De definitie van stageplaats in artikel 1, onderdeel d, onder 1°, is gewijzigd omdat de verwijzing naar artikel 4.1.2, onderdeel b, van het Uitvoeringsbesluit WEB niet meer klopte. Deze bepaling is namelijk komen te vervallen. Bij de wijziging van artikel 1, onderdeel d, onder 1°, is voor de verwijzing naar het begrip leerbedrijf aansluiting gezocht bij het Reglement van de samenwerkingsorganisatie beroepsonderwijs bedrijfsleven (hierna: SBB), zoals bedoeld in artikel 1.5.1. van de Wet educatie en beroepsonderwijs (hierna: WEB). Het Reglement dat SBB heeft opgesteld is op 24 april 2015 vastgesteld (Stcrt. 2015, 17 435). Het reglement is opgesteld ingevolge artikel 7.2.10, eerste lid, van de WEB. In dit Reglement wordt een leerbedrijf opnieuw gedefinieerd als ‘een bedrijf dat of de organisatie die op grond van verschillende erkenningsvoorwaarden bevoegd is om de beroepspraktijkvorming te verzorgen’.

Definitie stageaanbieder in de zin van de Wet maatsschappelijke ondersteuning 2015 (hierna: Wmo) (artikel 1, onderdeel g, onder 4°)

De definitie van stageaanbieder in de zin van een aanbieder als bedoeld in artikel 1.1.1. van de Wmo wordt verduidelijkt. Een stageaanbieder is een aanbieder als bedoeld in artikel 1.1.1. van de Wmo, die als zodanig is aangemerkt in besluitvorming van het desbetreffende College van burgemeester en wethouders.
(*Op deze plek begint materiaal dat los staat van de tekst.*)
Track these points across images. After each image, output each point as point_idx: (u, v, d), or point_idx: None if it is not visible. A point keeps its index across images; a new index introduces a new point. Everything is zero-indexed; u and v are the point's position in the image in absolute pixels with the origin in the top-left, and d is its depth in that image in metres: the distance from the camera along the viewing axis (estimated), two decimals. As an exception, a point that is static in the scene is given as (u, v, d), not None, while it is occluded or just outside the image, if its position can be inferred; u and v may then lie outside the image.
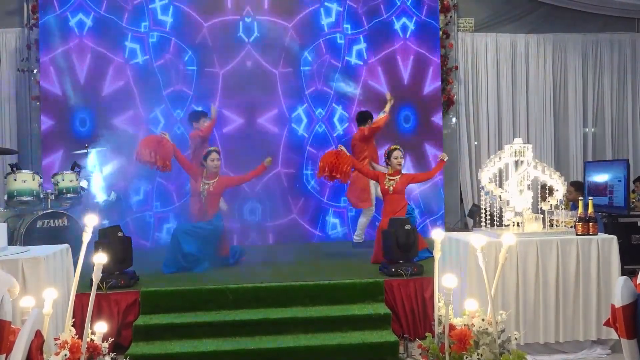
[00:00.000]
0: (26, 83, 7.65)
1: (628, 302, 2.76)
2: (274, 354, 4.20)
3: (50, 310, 3.12)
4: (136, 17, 7.50)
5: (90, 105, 7.39)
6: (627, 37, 8.77)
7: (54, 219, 5.66)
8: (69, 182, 6.02)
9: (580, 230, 4.29)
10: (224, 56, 7.58)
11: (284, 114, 7.69)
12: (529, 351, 3.98)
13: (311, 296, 4.70)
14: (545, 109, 8.56)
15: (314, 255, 6.47)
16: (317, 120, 7.76)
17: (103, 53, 7.42)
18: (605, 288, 4.20)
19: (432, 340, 3.58)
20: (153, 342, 4.28)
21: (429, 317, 4.64)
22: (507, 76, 8.50)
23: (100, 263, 3.21)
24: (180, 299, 4.61)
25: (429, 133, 7.99)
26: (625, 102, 8.76)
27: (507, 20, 8.57)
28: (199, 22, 7.58)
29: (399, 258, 5.08)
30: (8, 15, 7.66)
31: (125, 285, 4.73)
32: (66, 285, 4.06)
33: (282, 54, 7.66)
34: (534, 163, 4.45)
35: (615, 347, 4.25)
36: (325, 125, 7.77)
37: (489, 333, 3.41)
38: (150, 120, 7.46)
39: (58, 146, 7.29)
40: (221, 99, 7.51)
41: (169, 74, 7.51)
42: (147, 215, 7.48)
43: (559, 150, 8.68)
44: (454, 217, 8.33)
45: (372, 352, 4.26)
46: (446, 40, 8.27)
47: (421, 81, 7.97)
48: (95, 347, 3.30)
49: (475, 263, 3.85)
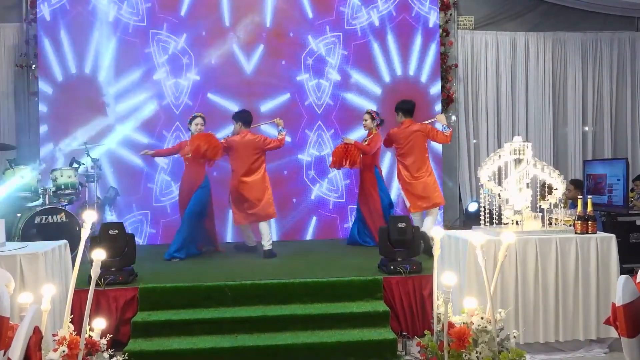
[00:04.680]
0: (24, 79, 7.62)
1: (629, 301, 2.76)
2: (272, 351, 4.19)
3: (48, 307, 3.10)
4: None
5: (89, 101, 7.36)
6: (627, 36, 8.77)
7: (52, 215, 5.64)
8: (68, 178, 6.02)
9: (579, 229, 4.29)
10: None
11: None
12: (527, 350, 3.98)
13: (310, 293, 4.70)
14: (545, 107, 8.56)
15: (312, 253, 6.46)
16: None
17: (103, 48, 7.40)
18: (604, 287, 4.20)
19: (430, 338, 3.58)
20: (151, 338, 4.28)
21: (427, 314, 4.63)
22: (506, 74, 8.50)
23: (99, 259, 3.20)
24: (179, 296, 4.61)
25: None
26: (624, 101, 8.76)
27: (507, 19, 8.56)
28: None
29: (392, 255, 5.09)
30: (6, 10, 7.63)
31: (124, 282, 4.73)
32: (64, 281, 4.06)
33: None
34: (533, 161, 4.44)
35: (613, 346, 4.26)
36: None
37: (487, 331, 3.40)
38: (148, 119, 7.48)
39: (56, 142, 7.27)
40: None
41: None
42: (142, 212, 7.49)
43: (558, 149, 8.68)
44: (453, 214, 8.33)
45: (370, 349, 4.25)
46: (446, 38, 8.26)
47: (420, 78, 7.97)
48: (93, 344, 3.29)
49: (474, 261, 3.85)
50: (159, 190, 7.50)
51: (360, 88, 7.84)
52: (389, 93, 7.77)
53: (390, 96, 7.54)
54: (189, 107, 7.38)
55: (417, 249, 5.25)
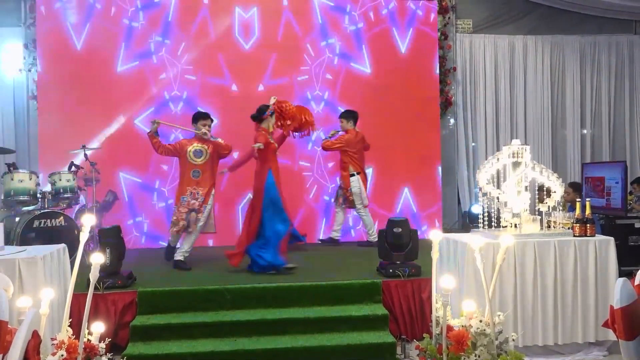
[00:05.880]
0: (24, 82, 7.62)
1: (627, 304, 2.76)
2: (271, 355, 4.19)
3: (47, 311, 3.10)
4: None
5: (87, 105, 7.37)
6: (625, 39, 8.80)
7: (50, 219, 5.64)
8: (66, 181, 6.02)
9: (577, 232, 4.30)
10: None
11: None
12: (526, 353, 3.98)
13: (309, 297, 4.70)
14: (543, 111, 8.59)
15: (311, 255, 6.46)
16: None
17: (101, 51, 7.41)
18: (602, 289, 4.21)
19: (429, 341, 3.58)
20: (150, 342, 4.27)
21: (426, 317, 4.64)
22: (505, 77, 8.52)
23: (98, 263, 3.20)
24: (177, 299, 4.60)
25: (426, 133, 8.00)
26: (622, 104, 8.79)
27: (505, 22, 8.58)
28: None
29: (389, 258, 5.11)
30: (5, 13, 7.64)
31: (123, 286, 4.72)
32: (63, 285, 4.05)
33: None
34: (531, 164, 4.45)
35: (612, 349, 4.25)
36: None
37: (486, 334, 3.40)
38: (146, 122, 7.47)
39: (55, 146, 7.26)
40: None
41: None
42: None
43: (557, 152, 8.70)
44: (452, 218, 8.34)
45: (369, 352, 4.25)
46: (444, 41, 8.27)
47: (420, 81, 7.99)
48: (92, 348, 3.29)
49: (473, 264, 3.85)
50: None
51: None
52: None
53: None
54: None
55: (415, 252, 5.25)
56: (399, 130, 7.82)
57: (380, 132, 7.58)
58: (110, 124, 7.38)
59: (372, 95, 7.83)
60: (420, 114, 7.90)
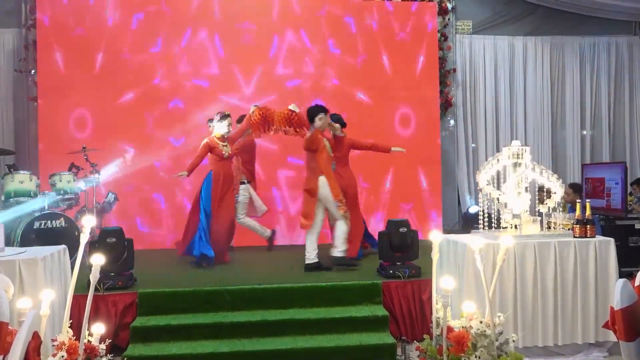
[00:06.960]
0: (24, 84, 7.63)
1: (627, 305, 2.76)
2: (271, 356, 4.19)
3: (47, 312, 3.10)
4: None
5: (87, 105, 7.37)
6: (625, 40, 8.80)
7: (51, 220, 5.64)
8: (67, 183, 6.02)
9: (577, 233, 4.30)
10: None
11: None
12: (527, 354, 3.98)
13: (309, 298, 4.69)
14: (543, 111, 8.59)
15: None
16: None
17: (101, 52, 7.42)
18: (602, 290, 4.21)
19: (429, 342, 3.58)
20: (150, 343, 4.27)
21: (426, 319, 4.63)
22: (504, 78, 8.53)
23: (98, 264, 3.20)
24: (178, 301, 4.60)
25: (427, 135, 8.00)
26: (622, 105, 8.80)
27: (505, 23, 8.59)
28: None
29: (392, 259, 5.10)
30: (5, 15, 7.65)
31: (123, 287, 4.72)
32: (63, 286, 4.05)
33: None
34: (531, 165, 4.45)
35: (612, 350, 4.25)
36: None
37: (486, 335, 3.40)
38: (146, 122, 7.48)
39: (55, 147, 7.26)
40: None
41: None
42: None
43: (557, 153, 8.71)
44: (452, 219, 8.33)
45: (369, 354, 4.25)
46: (444, 42, 8.28)
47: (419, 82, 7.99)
48: (92, 349, 3.29)
49: (473, 265, 3.86)
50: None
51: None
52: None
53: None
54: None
55: (415, 253, 5.25)
56: (399, 130, 7.82)
57: (381, 131, 7.58)
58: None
59: (372, 95, 7.83)
60: (420, 114, 7.91)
Dit is nodig om er zeker van te zijn dat een aanvrager een stageaanbieder in de zin van de Subsidieregeling betreft en voor een subsidie op basis van deze Subsidieregeling in aanmerking kan komen.
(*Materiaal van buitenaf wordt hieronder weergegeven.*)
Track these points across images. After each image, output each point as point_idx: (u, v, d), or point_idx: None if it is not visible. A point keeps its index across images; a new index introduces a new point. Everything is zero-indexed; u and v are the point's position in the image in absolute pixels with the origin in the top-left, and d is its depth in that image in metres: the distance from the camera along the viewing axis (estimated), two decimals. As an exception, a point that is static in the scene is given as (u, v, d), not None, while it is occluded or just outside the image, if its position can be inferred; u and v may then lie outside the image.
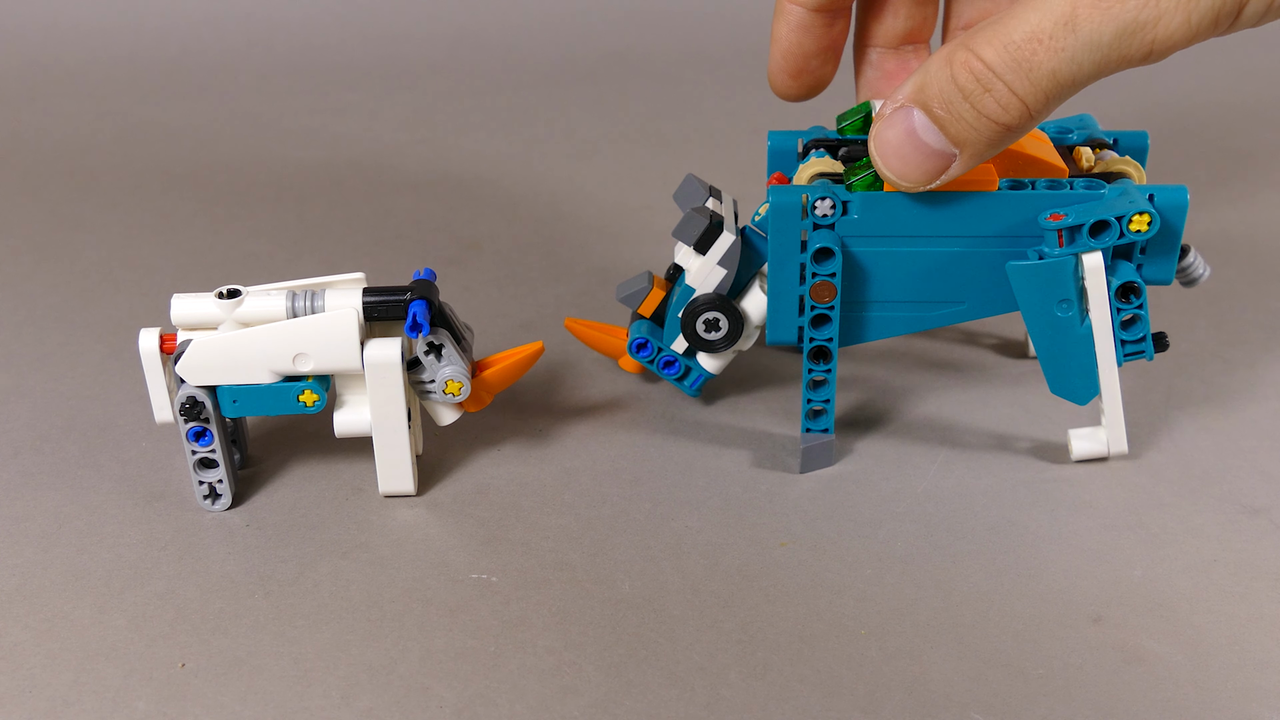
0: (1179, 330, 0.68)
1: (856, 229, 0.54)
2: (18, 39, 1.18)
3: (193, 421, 0.53)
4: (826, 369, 0.57)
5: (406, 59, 1.16)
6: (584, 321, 0.63)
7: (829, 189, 0.53)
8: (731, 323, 0.58)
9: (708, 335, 0.58)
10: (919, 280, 0.55)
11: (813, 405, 0.58)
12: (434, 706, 0.45)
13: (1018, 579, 0.51)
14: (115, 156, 0.95)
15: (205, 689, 0.46)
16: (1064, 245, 0.52)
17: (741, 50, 1.18)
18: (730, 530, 0.54)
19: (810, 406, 0.58)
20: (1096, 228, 0.51)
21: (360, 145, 0.97)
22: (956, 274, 0.55)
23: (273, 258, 0.79)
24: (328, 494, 0.56)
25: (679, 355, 0.60)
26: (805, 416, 0.58)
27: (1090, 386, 0.55)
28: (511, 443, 0.60)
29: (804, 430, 0.58)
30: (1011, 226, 0.53)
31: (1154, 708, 0.45)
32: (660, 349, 0.60)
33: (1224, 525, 0.54)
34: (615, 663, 0.47)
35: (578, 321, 0.63)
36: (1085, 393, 0.55)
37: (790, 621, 0.49)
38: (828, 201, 0.53)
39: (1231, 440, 0.60)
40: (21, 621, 0.49)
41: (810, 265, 0.54)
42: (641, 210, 0.86)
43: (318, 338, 0.52)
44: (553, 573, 0.52)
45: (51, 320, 0.72)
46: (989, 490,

Vervallen van het 40 weken maximum (artikel 1, onderdeel h)

Bij de definitie van gerealiseerde stageplaats in artikel 1, onderdeel h, vervalt het 40 weken maximum voor de stageperiode. Alleen het uren maximum van 1.280 uur, respectievelijk 1.440 uren blijft behouden. Door niet langer vast te houden aan de eis dat het maximaal aantal voor vergoeding in aanmerking komende uren in maximaal 40 weken plaatsvindt, worden de mogelijkheden voor de instellingen om stages aan te kunnen bieden vergroot en wordt de administratieve last verminderd. De zorginstellingen kunnen stages nu immers over meer weken verdelen. Een stageaanbieder hoeft nu alleen nog maar het aantal uren per studiejaar te monitoren en niet ook nog het aantal weken waarbinnen die uren gemaakt worden. Door deze verruimde mogelijkheid zouden meer en/of beter op behoefte afgestemde stageplaatsen gerealiseerd moeten kunnen worden met minder administratieve lasten.

B
Aanleveren van stageovereenkomsten bij het opgeven van een hoger aantal gerealiseerde stageplaatsen (artikel 2, achtste lid)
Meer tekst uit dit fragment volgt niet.